--- START Stored rows ---
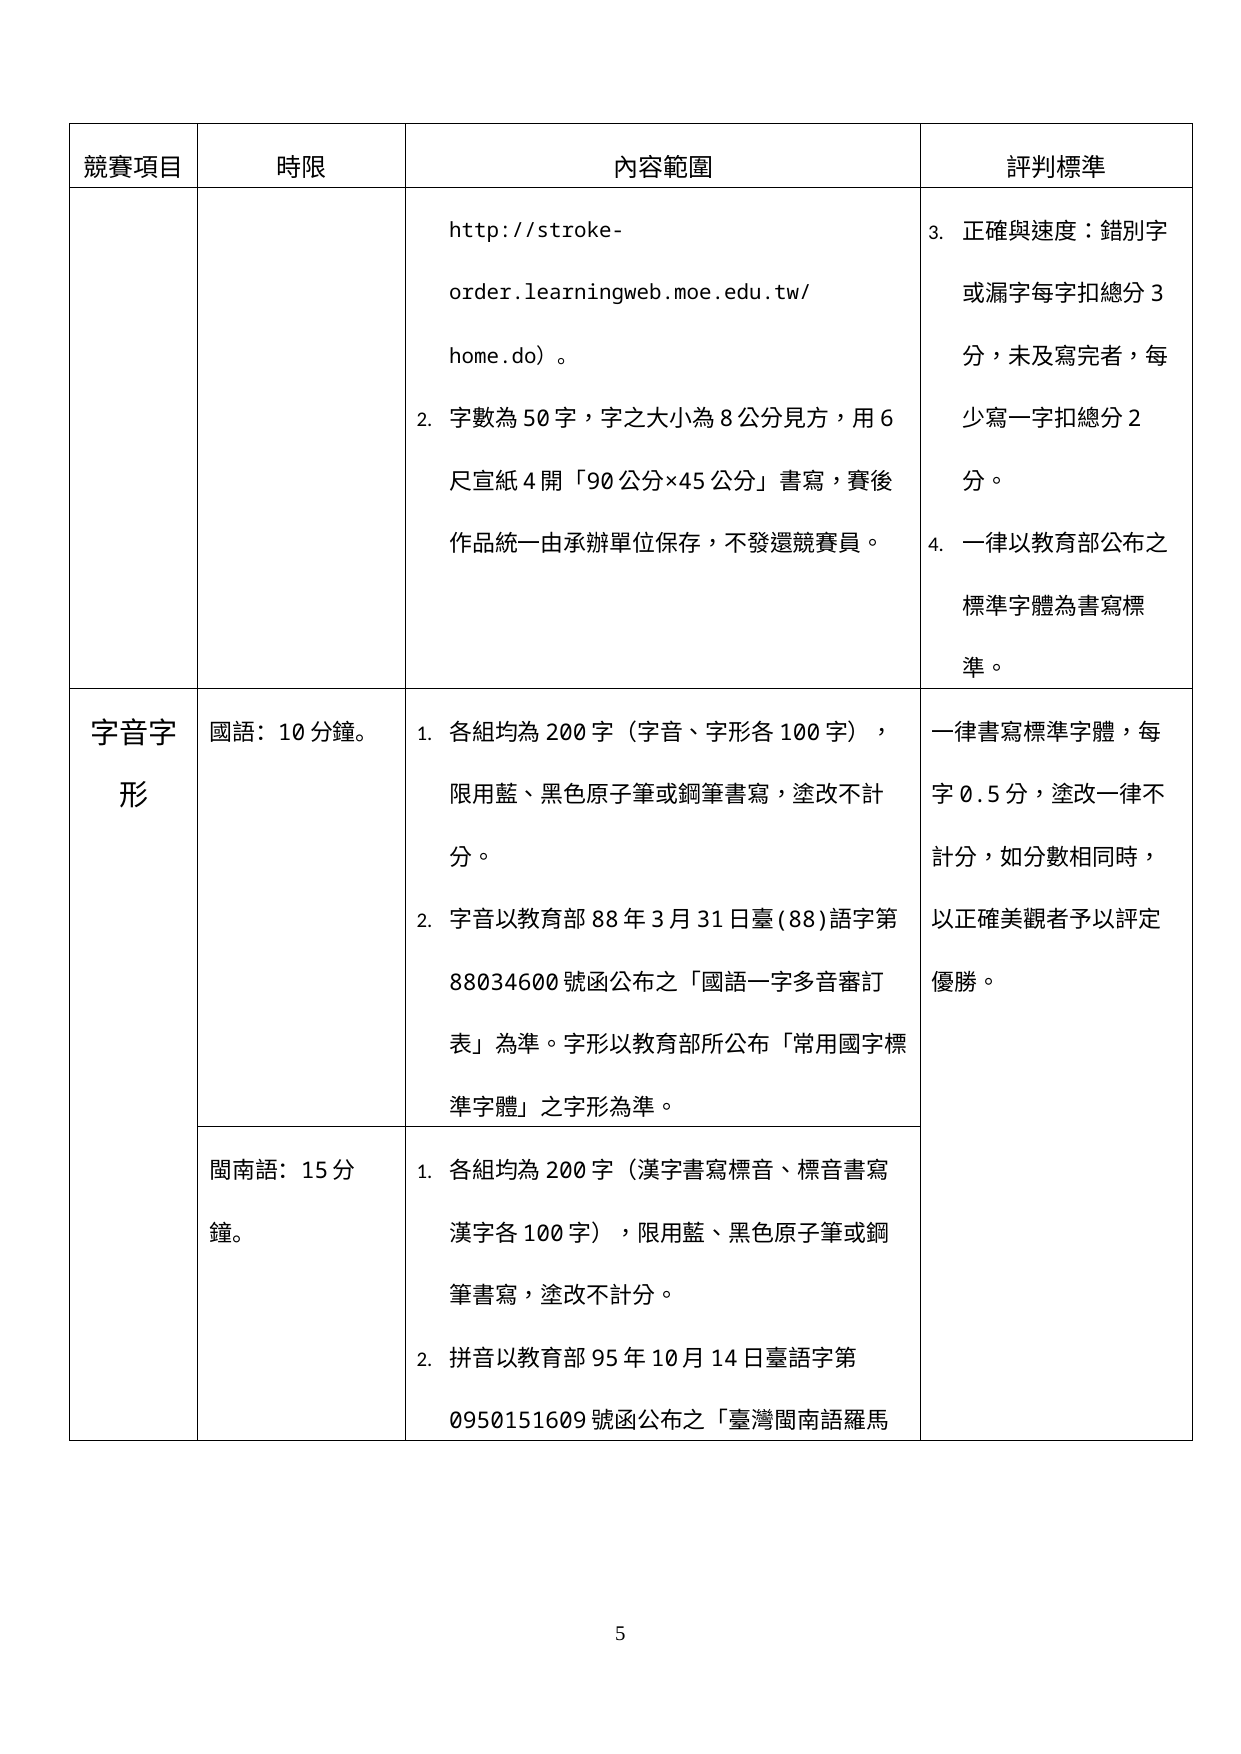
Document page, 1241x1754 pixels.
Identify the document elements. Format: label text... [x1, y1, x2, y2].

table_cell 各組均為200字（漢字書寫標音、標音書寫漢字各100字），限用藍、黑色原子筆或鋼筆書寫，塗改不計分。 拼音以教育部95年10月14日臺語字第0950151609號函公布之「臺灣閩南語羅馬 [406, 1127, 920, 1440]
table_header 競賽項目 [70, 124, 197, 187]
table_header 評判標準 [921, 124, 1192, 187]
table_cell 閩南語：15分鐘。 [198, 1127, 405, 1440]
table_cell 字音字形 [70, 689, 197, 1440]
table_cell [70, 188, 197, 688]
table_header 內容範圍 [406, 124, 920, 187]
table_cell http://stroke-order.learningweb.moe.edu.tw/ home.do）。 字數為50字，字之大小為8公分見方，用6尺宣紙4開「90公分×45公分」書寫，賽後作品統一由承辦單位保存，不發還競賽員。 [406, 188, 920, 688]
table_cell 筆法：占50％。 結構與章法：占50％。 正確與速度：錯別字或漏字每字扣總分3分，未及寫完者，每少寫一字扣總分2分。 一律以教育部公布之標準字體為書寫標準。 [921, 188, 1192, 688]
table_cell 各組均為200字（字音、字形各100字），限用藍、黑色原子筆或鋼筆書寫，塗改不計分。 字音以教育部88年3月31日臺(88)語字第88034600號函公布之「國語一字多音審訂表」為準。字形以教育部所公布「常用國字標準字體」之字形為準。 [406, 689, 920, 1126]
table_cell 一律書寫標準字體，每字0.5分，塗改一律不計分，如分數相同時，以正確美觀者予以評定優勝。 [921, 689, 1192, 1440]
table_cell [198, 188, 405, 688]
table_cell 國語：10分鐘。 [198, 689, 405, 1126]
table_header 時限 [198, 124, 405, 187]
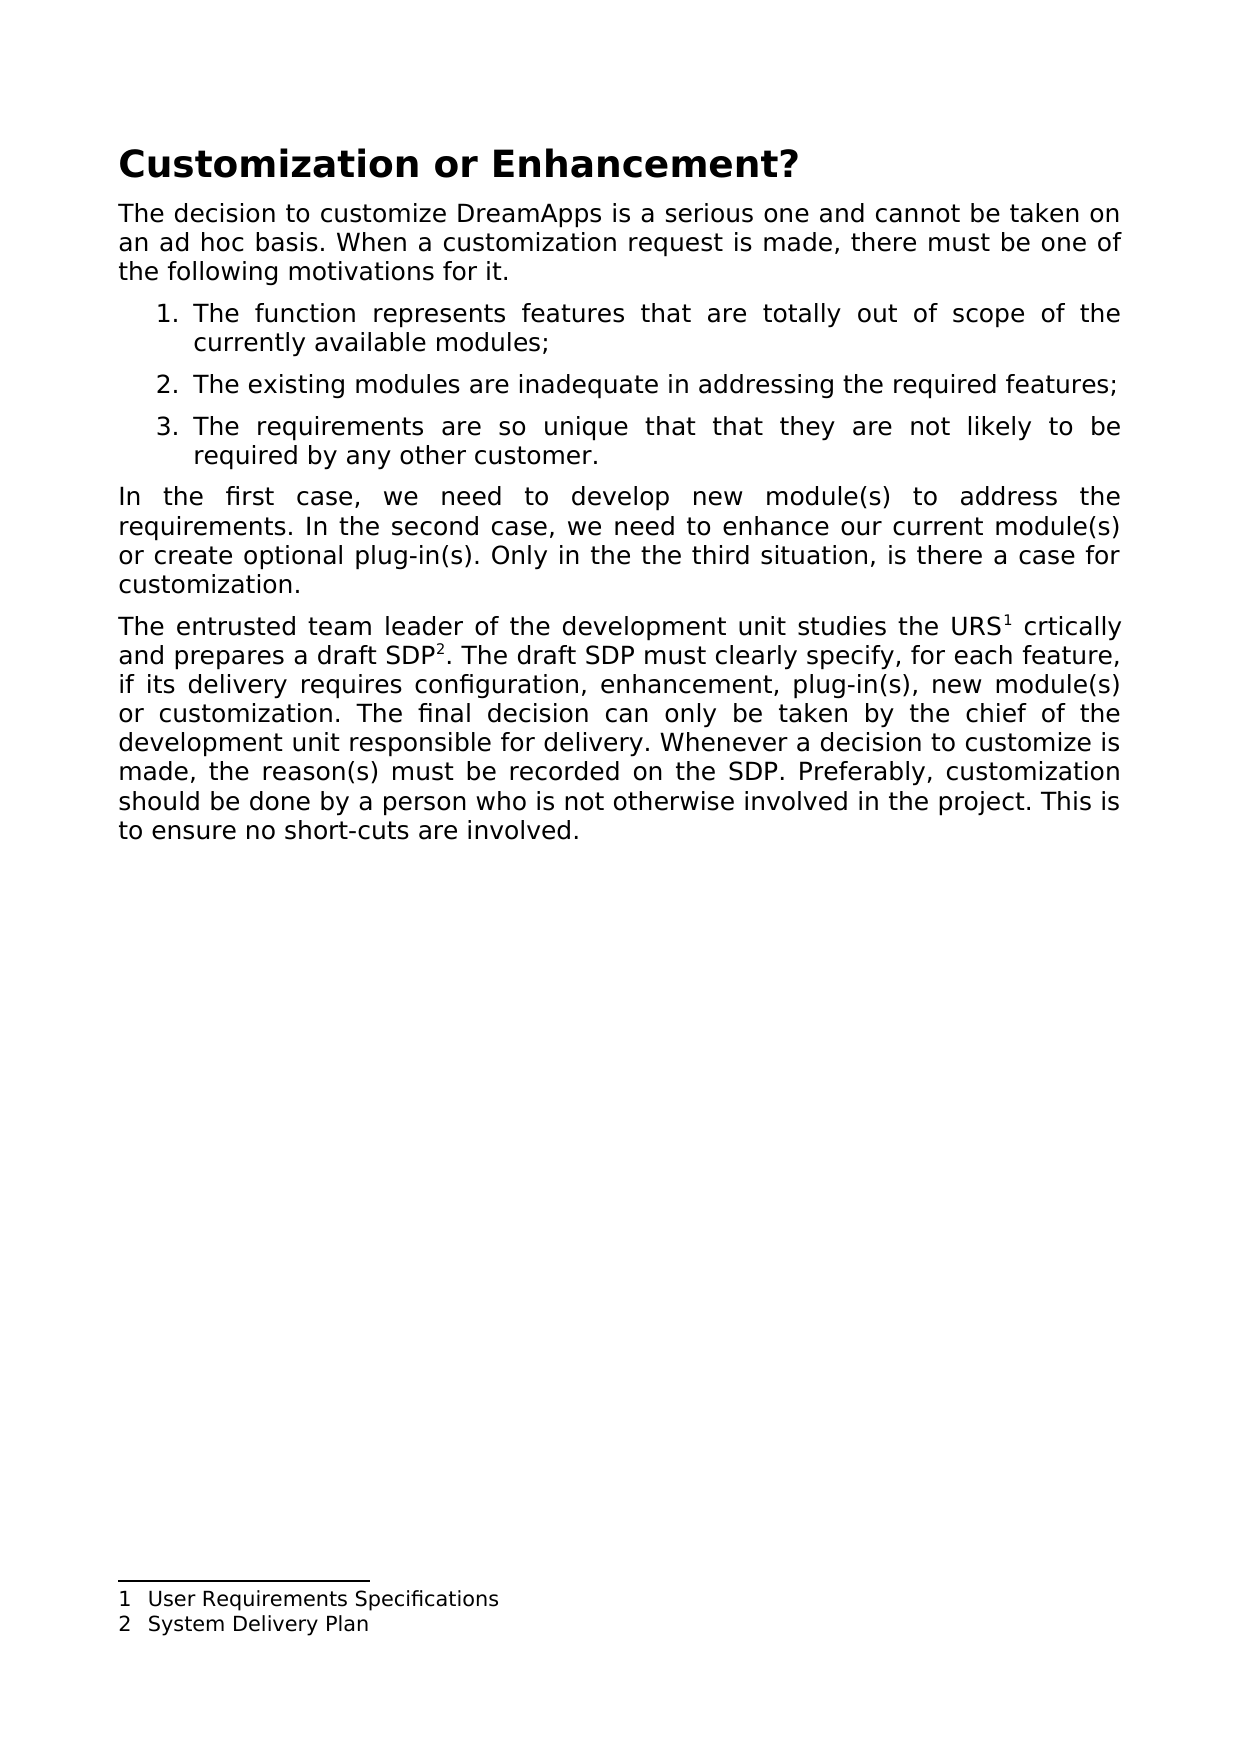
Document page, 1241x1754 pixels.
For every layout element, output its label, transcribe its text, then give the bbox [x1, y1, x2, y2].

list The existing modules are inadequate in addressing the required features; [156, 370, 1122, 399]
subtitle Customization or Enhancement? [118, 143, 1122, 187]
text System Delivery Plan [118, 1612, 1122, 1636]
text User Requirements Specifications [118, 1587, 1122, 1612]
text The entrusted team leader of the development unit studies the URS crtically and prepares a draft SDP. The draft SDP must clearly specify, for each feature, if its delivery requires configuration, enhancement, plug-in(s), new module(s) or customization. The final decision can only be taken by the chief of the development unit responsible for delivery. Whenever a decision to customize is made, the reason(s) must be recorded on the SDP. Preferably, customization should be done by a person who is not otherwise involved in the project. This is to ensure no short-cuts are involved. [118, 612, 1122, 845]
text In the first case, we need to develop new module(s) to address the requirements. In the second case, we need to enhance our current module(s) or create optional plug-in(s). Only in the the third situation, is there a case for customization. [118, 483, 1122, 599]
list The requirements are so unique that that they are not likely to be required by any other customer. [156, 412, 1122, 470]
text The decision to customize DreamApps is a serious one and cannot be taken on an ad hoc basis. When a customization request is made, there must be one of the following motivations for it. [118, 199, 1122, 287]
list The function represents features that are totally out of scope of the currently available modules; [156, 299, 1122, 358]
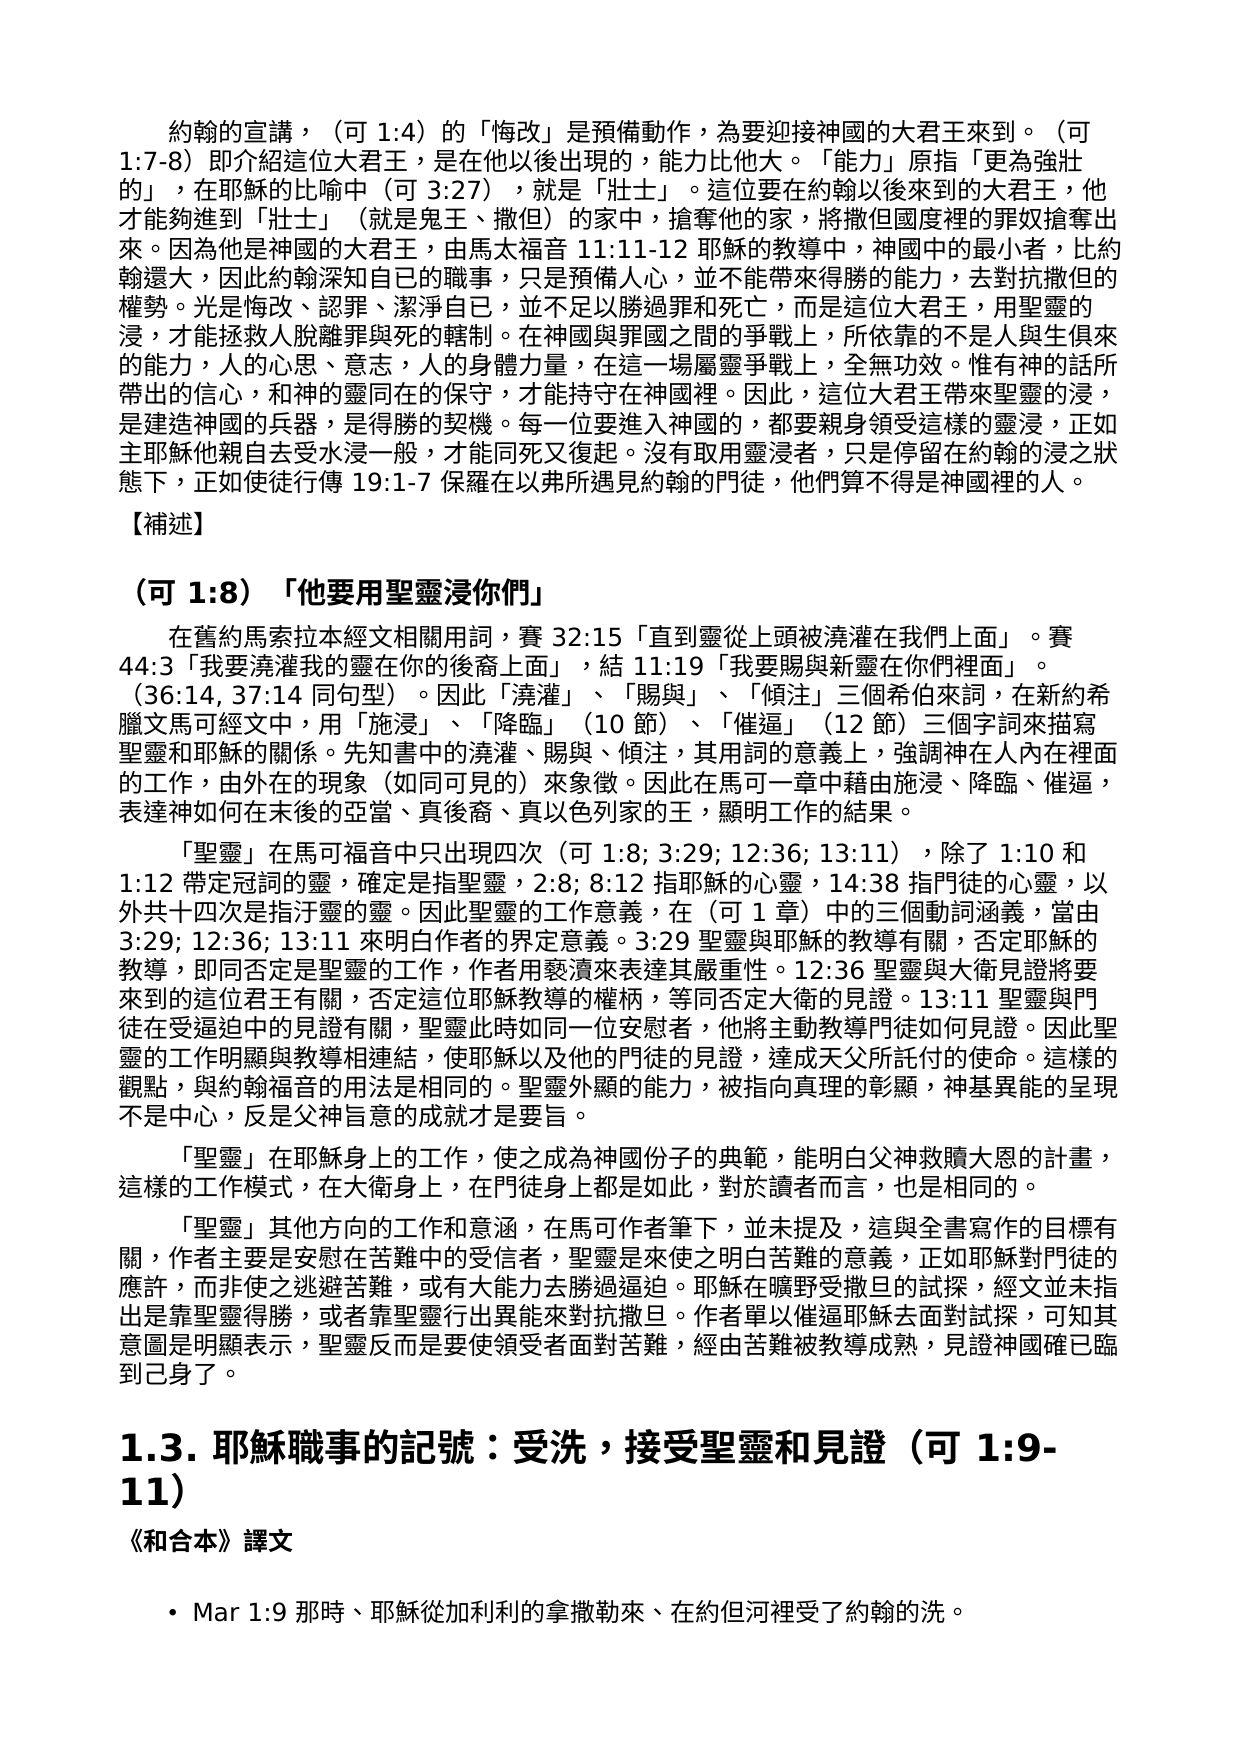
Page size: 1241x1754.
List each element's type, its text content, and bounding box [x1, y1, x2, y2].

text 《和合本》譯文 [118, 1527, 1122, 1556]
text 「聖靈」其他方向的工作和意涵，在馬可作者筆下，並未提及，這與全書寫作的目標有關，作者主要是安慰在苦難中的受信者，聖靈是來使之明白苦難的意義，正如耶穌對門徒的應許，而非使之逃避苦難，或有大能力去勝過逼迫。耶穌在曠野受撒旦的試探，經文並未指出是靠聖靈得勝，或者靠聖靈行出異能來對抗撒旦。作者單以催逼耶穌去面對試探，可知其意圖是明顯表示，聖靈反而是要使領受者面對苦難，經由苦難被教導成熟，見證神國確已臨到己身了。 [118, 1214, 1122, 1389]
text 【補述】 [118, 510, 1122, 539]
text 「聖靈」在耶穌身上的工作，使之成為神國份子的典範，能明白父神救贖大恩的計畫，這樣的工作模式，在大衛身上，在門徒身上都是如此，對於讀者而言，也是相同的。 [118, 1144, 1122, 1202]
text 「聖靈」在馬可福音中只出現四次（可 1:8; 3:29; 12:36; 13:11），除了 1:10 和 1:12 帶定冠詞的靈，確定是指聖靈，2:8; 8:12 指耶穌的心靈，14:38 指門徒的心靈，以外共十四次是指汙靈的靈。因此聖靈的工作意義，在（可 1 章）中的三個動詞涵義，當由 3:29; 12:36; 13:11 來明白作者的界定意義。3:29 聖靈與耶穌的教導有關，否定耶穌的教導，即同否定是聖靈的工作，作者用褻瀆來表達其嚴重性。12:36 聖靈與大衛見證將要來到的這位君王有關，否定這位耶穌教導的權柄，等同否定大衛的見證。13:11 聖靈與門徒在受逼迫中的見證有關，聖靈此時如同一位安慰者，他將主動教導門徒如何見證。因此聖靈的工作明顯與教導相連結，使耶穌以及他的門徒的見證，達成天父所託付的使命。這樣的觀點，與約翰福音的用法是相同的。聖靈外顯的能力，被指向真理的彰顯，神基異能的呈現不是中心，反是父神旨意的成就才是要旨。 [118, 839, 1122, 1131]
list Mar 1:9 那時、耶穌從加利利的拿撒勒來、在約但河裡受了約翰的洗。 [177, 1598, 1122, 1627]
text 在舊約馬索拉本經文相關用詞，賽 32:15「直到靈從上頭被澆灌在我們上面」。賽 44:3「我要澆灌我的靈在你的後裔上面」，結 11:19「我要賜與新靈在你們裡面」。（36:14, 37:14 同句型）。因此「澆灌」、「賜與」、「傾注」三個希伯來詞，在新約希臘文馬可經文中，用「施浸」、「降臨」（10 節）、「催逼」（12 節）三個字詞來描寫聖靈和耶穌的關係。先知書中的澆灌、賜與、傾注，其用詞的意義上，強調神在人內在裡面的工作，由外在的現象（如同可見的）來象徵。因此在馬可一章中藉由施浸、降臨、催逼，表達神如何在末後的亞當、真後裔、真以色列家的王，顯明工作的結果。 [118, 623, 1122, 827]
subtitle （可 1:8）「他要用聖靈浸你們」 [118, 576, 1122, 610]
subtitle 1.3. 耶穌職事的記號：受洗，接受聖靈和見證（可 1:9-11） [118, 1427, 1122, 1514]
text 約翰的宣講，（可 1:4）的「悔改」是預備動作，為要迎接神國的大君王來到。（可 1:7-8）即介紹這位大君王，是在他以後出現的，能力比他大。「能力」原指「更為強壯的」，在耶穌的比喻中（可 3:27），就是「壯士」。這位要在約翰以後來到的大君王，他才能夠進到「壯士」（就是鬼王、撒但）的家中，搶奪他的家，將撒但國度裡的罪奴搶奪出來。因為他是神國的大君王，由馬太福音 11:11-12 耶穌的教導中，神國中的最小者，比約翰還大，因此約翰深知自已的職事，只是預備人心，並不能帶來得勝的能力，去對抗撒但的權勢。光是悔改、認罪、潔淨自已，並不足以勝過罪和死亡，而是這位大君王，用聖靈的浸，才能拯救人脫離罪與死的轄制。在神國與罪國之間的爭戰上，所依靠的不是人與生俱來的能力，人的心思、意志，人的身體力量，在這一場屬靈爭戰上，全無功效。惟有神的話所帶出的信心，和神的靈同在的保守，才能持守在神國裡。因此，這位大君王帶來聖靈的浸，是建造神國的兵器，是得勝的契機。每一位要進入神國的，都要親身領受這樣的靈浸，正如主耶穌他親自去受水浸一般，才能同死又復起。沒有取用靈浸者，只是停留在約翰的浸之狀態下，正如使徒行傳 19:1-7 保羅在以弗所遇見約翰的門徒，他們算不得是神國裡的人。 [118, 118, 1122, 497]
--- END Stored rows ---
Copy the items from the very beginning through the line that contains "Identify the document", including that line, and leave out the pictures.

Exercise solution:
Document page, 1241x1754 pixels.
Identify the document elements. Format: label text... [x1, y1, x2, y2].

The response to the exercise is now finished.